Ohio State University announced it will close Buckeye Village, a graduate student and family apartment complex, next fall.
The move has been in the works for years. The university plans to redevelop the North Campus property for the sports district.
Buckeye Village opened in the late 1950s as a dedicated school housing option for graduate students and families. It has nearly 400 units, of which 315 were occupied in 2016.
Now, however, only 89 units are occupied. That's in part because of a university effort to ease the transition, and also due to construction happening in the area.
A spokesman for the university says they are in the process of negotiating a lease agreement with University Village, a private apartment complex half a mile north from Buckeye Village.
"Beginning in 2020-2021, currently contracted Buckeye Village residents would have the option of renting a University Village unit," the spokesman says. "They would have this option for two years at rates subsidized by the university to match the current Buckeye Village rates."
But current residents still have a lot of questions about the move.
Savithra Jayarha stands on her lawn, hanging clothes to dry.
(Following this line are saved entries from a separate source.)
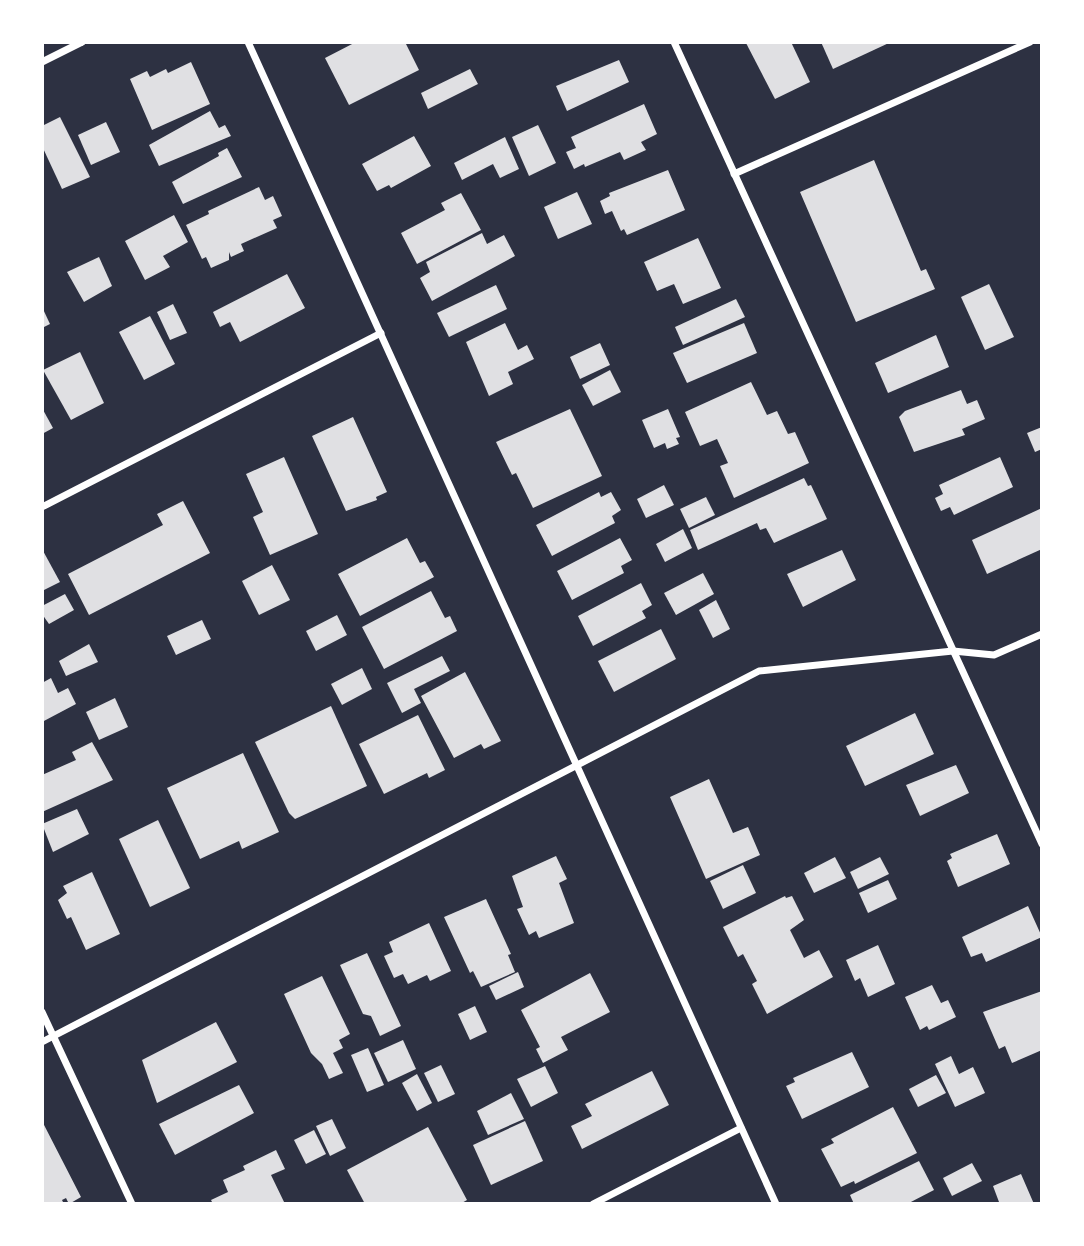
<svg xmlns="http://www.w3.org/2000/svg" width="1084" height="1246" font-family="Signika,sans-serif">
  <style>
    .building { fill: #e0e0e3 }
    .lines { fill: none; stroke-linecap: round; stroke-linejoin: round }
    .minor { stroke: #fff; stroke-width: 7 }
  </style>
  <rect width="100%" height="100%" fill="#2d3142"/>
  <g class="building">
    <path d="M356,42H405L419,70L349,105L325,58Z"/>
    <path d="M749,42H791L810,82L775,99L746,43Z"/>
    <path d="M821,42H891L833,69Z"/>
    <path d="M619,60L629,82L567,111L556,86Z"/>
    <path d="M191,62L210,104L152,130L130,79L147,71L150,77L166,69L168,73Z"/>
    <path d="M470,69L478,84L428,109L421,93Z"/>
    <path d="M644,104L657,134L641,142L646,150L624,160L620,152L585,167L584,164L574,169L566,152L576,148L571,137Z"/>
    <path d="M210,111L219,128L225,125L231,136L159,166L149,145Z"/>
    <path d="M60,117L90,177L62,189L42,146V126Z"/>
    <path d="M106,122L120,152L91,165L78,135Z"/>
    <path d="M538,125L556,163L529,176L512,137Z"/>
    <path d="M414,136L431,166L391,188L389,185L377,191L362,164Z"/>
    <path d="M505,137L519,169L500,178L493,164L462,180L454,163Z"/>
    <path d="M227,148L242,177L183,204L172,182L219,156L218,153Z"/>
    <path d="M874,160L921,271L926,269L935,289L856,322L800,192Z"/>
    <path d="M668,170L685,210L627,235L624,229L621,231L612,211L605,214L600,201L610,196L609,193Z"/>
    <path d="M259,187L265,200L273,196L282,216L273,220L277,228L241,244L244,251L231,257L229,252V260L211,268L206,257L202,259L186,225L209,214L208,211Z"/>
    <path d="M577,192L592,224L558,239L544,207Z"/>
    <path d="M461,193L481,230L417,264L401,233L445,210L441,203Z"/>
    <path d="M174,215L188,242L163,256L170,267L145,280L125,241Z"/>
    <path d="M482,233L487,244L504,235L515,256L432,301L420,278L430,272L426,262Z"/>
    <path d="M698,238L721,288L683,304L674,284L657,291L644,262Z"/>
    <path d="M99,257L112,286L84,302L67,272Z"/>
    <path d="M287,274L305,308L240,342L230,322L220,327L213,312Z"/>
    <path d="M989,284L1014,337L985,350L961,297Z"/>
    <path d="M496,285L507,309L449,337L437,313Z"/>
    <path d="M736,299L745,317L683,345L675,327Z"/>
    <path d="M173,304L187,333L170,340L157,312Z"/>
    <path d="M42,307L50,324L42,328Z"/>
    <path d="M150,316L175,364L144,380L119,332Z"/>
    <path d="M505,323L518,350L527,345L534,359L508,372L513,384L489,396L466,342Z"/>
    <path d="M744,323L757,353L687,383L673,353Z"/>
    <path d="M936,335L949,367L888,393L875,363Z"/>
    <path d="M600,343L610,365L580,379L570,357Z"/>
    <path d="M80,352L104,403L71,420L43,370Z"/>
    <path d="M610,370L621,392L593,406L582,385Z"/>
    <path d="M751,382L767,415L777,411L788,434L795,432L809,463L734,498L720,466L728,463L717,439L700,446L685,412Z"/>
    <path d="M961,390L967,404L977,400L985,419L962,429L965,435L914,452L899,417L905,411Z"/>
    <path d="M42,408L53,428L42,434Z"/>
    <path d="M570,409L602,476L533,508L516,473L512,475L496,442Z"/>
    <path d="M668,409L680,437L676,438L679,444L667,449L665,443L654,448L642,420Z"/>
    <path d="M353,417L387,492L376,497L377,500L346,511L312,436Z"/>
    <path d="M1042,427V449L1035,452L1027,433Z"/>
    <path d="M284,457L318,534L270,555L253,517L263,512L246,474Z"/>
    <path d="M1000,457L1013,487L954,515L950,507L941,511L935,498L943,494L939,485Z"/>
    <path d="M804,478L808,486L811,485L827,519L774,543L766,528L760,530L757,523L698,550L690,530Z"/>
    <path d="M664,485L674,505L646,518L637,499Z"/>
    <path d="M599,492L601,497L611,492L621,510L612,516L615,523L552,556L536,525Z"/>
    <path d="M706,497L715,515L689,528L680,509Z"/>
    <path d="M183,501L210,553L89,615L68,574L163,525L157,514Z"/>
    <path d="M1042,508V549L987,574L972,540Z"/>
    <path d="M683,529L692,548L665,562L656,544Z"/>
    <path d="M407,538L420,563L425,561L434,577L360,616L338,574Z"/>
    <path d="M620,538L632,560L621,566L624,573L572,600L557,571Z"/>
    <path d="M42,549L60,582L44,590L42,585Z"/>
    <path d="M842,550L856,580L803,607L787,574Z"/>
    <path d="M272,565L290,600L259,615L242,581Z"/>
    <path d="M703,573L714,594L676,615L664,593Z"/>
    <path d="M641,583L652,605L642,611L646,618L593,646L578,616Z"/>
    <path d="M431,591L445,618L450,616L457,631L384,669L362,627Z"/>
    <path d="M65,594L74,610L49,624L42,614V606Z"/>
    <path d="M716,600L730,629L713,638L699,610Z"/>
    <path d="M337,615L347,635L316,651L306,631Z"/>
    <path d="M202,620L211,639L176,655L167,636Z"/>
    <path d="M661,629L676,659L614,692L598,661Z"/>
    <path d="M89,644L98,662L66,676L59,661Z"/>
    <path d="M442,656L450,671L414,689L421,703L402,713L387,683Z"/>
    <path d="M362,668L372,689L342,705L331,684Z"/>
    <path d="M465,672L501,741L484,749L481,744L454,758L421,696Z"/>
    <path d="M51,678L58,693L68,688L76,704L42,722V683Z"/>
    <path d="M115,698L128,727L99,740L86,712Z"/>
    <path d="M331,706L367,786L295,819L289,813L255,742Z"/>
    <path d="M915,713L934,754L865,786L846,746Z"/>
    <path d="M418,715L445,770L429,778L427,773L384,794L359,744Z"/>
    <path d="M92,742L113,780L42,812V775L76,760L72,752Z"/>
    <path d="M243,753L279,832L242,849L239,841L200,859L167,788Z"/>
    <path d="M956,765L969,793L920,816L906,785Z"/>
    <path d="M709,779L733,833L748,827L760,855L706,879L670,797Z"/>
    <path d="M77,809L89,834L53,852L42,824Z"/>
    <path d="M158,820L190,888L150,907L119,839Z"/>
    <path d="M997,834L1010,864L958,887L947,861L952,858L950,854Z"/>
    <path d="M556,856L567,879L559,883L574,923L539,938L536,931L529,935L517,909L523,907L512,876Z"/>
    <path d="M835,857L846,878L814,893L804,873Z"/>
    <path d="M880,857L889,874L858,889L850,872Z"/>
    <path d="M743,865L756,893L723,909L710,881Z"/>
    <path d="M92,872L120,934L86,950L71,917L67,919L58,900L67,893L63,886Z"/>
    <path d="M888,880L897,899L868,913L859,893Z"/>
    <path d="M785,896L786,898L792,896L804,920L790,930L804,958L819,950L833,977L767,1014L752,984L757,981L743,954L738,957L723,927Z"/>
    <path d="M486,899L511,954L508,955L515,972L481,987L473,971L470,973L444,917Z"/>
    <path d="M1028,906L1042,937L986,962L982,953L971,957L962,937Z"/>
    <path d="M429,923L451,971L430,981L427,975L408,984L403,974L394,978L384,956L393,952L389,942Z"/>
    <path d="M878,945L895,984L868,997L860,978L855,981L846,960Z"/>
    <path d="M367,953L401,1026L380,1036L371,1016L363,1014L340,965Z"/>
    <path d="M518,972L524,987L496,1000L489,986Z"/>
    <path d="M590,973L610,1012L561,1037L568,1050L543,1063L536,1049L540,1047L521,1010Z"/>
    <path d="M322,976L350,1034L339,1040L343,1048L333,1053L343,1073L329,1079L322,1064L311,1053L284,994Z"/>
    <path d="M932,985L941,1003L948,1000L956,1017L929,1030L927,1026L920,1030L905,997Z"/>
    <path d="M1042,991V1050L1012,1063L1005,1046L999,1049L983,1012Z"/>
    <path d="M475,1006L487,1032L470,1040L458,1014Z"/>
    <path d="M216,1022L237,1062L157,1103L142,1060Z"/>
    <path d="M403,1040L416,1069L388,1082L374,1053Z"/>
    <path d="M368,1048L384,1085L367,1092L351,1055Z"/>
    <path d="M852,1052L869,1087L802,1119L786,1086L795,1082L793,1078Z"/>
    <path d="M951,1056L959,1074L973,1067L985,1093L955,1107L935,1064Z"/>
    <path d="M441,1065L455,1094L438,1102L424,1073Z"/>
    <path d="M545,1066L558,1093L531,1107L517,1079Z"/>
    <path d="M652,1071L669,1105L582,1149L571,1126L592,1116L585,1104Z"/>
    <path d="M417,1074L432,1103L417,1111L402,1083Z"/>
    <path d="M936,1075L946,1093L918,1107L909,1089Z"/>
    <path d="M239,1085L254,1113L175,1155L159,1124Z"/>
    <path d="M511,1093L524,1119L488,1135L477,1111Z"/>
    <path d="M893,1107L917,1153L855,1184L854,1181L841,1187L821,1149L834,1143L831,1139Z"/>
    <path d="M332,1119L346,1148L330,1156L316,1126Z"/>
    <path d="M42,1121L81,1197L69,1204L66,1198L62,1200L64,1204H42Z"/>
    <path d="M525,1121L543,1161L491,1185L473,1145Z"/>
    <path d="M428,1127L467,1200L460,1204H365L347,1170Z"/>
    <path d="M314,1130L326,1154L306,1164L294,1140Z"/>
    <path d="M276,1150L285,1169L271,1175L285,1204H213L211,1200L228,1192L223,1180L245,1170L243,1166Z"/>
    <path d="M919,1161L934,1190L907,1204H854L850,1195Z"/>
    <path d="M972,1163L982,1181L952,1196L943,1178Z"/>
    <path d="M1021,1174L1034,1204H993L999,1202L993,1186Z"/>
  </g>
  <g class="lines">
    <g class="minor">
      <path d="M248,42L776,1204"/>
      <path d="M674,42L1042,844"/>
      <path d="M42,62L82,42"/>
      <path d="M734,174L1030,42"/>
      <path d="M42,507L381,333"/>
      <path d="M42,1012L132,1204"/>
      <path d="M42,1042L759,671L953,651L994,655L1042,634"/>
      <path d="M593,1204L741,1128"/>
    </g>
  </g>
  <rect width="1084" height="1246" fill="none" stroke="#ffffff" stroke-width="88"/>
</svg>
Her 4-month-old baby coos from his carseat in the doorway.
She’s lived in both Buckeye Village and University Village, and says the University Village apartments are nicer and newer than where they live now. Even though rent will stay the same, she says utilities might make the move more expensive.
"Most expensive would be internet charges," she says. "Here we have OSU wireless, so we don’t have to pay anything as long as we are affiliated with the university. But at UV, you would have to buy internet. When we were in UV we paid $40-60 for internet."
Her neighbor Emre Basok says for graduate students, money is already pretty tight.
"Even if you live here it’s still really hard to make ends meet with your stipend from university as a graduate student," he says.
Basok is from Turkey, and points out many of the residents at Buckeye Village are international students. He has been able to build a community by being around other students in a similar boat.
"Until yesterday, we didn’t know what was going to happen, there was this mystery," says Ph.D. student Emre Basok. "Are they going to kick us out? When? Yesterday I received an email saying they might transfer us to University Village but I don’t know if it’s going to have this sense of community."
He worries that future students won't have the same opportunity if they don't have a dedicated space.
A university spokesman told WOSU that in 2017 they were looking at possible options for graduate housing and community spaces, but none of the proposals “met the required quality and affordability thresholds.”
Stephen Post, president of the council of graduate students, criticizes the move. He says a new facility is necessary.
"Graduate students with families that would love to come to graduate school here at OSU are really looking at what options are available for them as families in terms of housing," Post says. "Is it affordable? Is it matching the needs that they want? And without a new facility and an investment in that I think we’re going to be pushing those students away."
The University says they’re still exploring available options.